*** Exercise input Section Begins ***

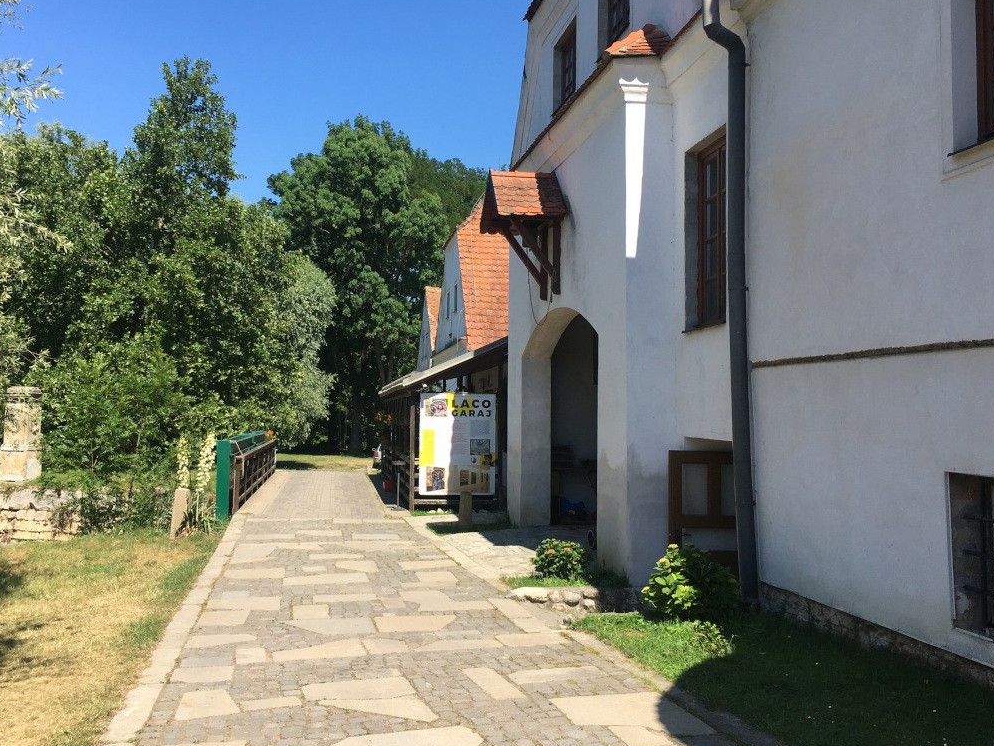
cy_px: 341
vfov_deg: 40.7
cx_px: 438
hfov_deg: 52.5
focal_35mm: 35
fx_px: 1005
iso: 25
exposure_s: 1/1099
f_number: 2.2
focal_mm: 4.15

*** Exercise input Section Ends ***

Give back every entry in full, exactly as written, with no picture included.

* Response to the task
cy_px: 341
vfov_deg: 40.7
cx_px: 438
hfov_deg: 52.5
focal_35mm: 35
fx_px: 1005
iso: 25
exposure_s: 1/1099
f_number: 2.2
focal_mm: 4.15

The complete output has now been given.